Case 2: Large Combinations
An average house has approximately 12 light switches, which can be either on or off. On average, each house accommodates 4 people. If a city has 5 million inhabitants, how many possible ways are there for half of the city’s switches to be turned on?
Solution
The total number n of switches in the city is:
\begin{array}{rcl} n &=&\dfrac{\text{city inhabitants}}{\text{people per house}} \times \text{switches per house} \\ \\ &=& \dfrac{5\cdot 10^6}{4}\cdot 12 = 15\cdot 10^6 \end{array}
The macrostate formed by all microstates where half of the switches are on coincides with the macrostate that has the largest number of possible configurations.

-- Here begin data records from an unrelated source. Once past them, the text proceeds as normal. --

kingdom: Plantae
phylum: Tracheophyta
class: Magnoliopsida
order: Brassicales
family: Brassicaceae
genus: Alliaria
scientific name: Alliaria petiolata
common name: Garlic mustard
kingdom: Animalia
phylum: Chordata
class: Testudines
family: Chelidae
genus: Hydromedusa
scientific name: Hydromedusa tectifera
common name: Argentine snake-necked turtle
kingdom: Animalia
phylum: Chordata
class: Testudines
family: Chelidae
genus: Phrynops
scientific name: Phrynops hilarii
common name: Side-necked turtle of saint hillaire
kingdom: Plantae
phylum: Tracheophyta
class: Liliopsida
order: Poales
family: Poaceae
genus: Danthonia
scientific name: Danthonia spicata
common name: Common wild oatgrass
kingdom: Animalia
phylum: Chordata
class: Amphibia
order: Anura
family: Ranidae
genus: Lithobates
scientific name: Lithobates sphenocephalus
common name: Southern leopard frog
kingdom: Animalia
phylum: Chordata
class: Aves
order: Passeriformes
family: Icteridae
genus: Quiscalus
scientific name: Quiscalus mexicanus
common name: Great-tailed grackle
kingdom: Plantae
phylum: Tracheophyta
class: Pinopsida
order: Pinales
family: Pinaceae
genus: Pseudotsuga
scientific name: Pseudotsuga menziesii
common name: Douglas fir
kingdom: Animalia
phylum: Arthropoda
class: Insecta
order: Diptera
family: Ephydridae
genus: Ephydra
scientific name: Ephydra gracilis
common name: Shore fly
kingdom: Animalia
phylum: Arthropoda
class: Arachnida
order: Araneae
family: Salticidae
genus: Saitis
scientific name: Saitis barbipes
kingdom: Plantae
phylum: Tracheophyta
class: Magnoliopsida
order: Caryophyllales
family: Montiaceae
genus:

Denoting this maximum number as \Omega_{max}, we can estimate it using each method:
- Ordinary Approximation: \Omega_{max} = 10^{\log(e)\left[15\cdot10^6 - \ln\left(15\pi\cdot10^6 / 2 \right) \right]/2} \approx 10^{6.514.413,542}
- Simplified Approximation: \Omega_{max} = 10^{\log(e)\left[15\cdot10^6 \right]/2} \approx 10^{6.514.417,229}
Although there is a difference of nearly 4 orders of magnitude between the two approximations (which may seem significant), this is actually negligible compared to the over 6.5 million orders of magnitude involved.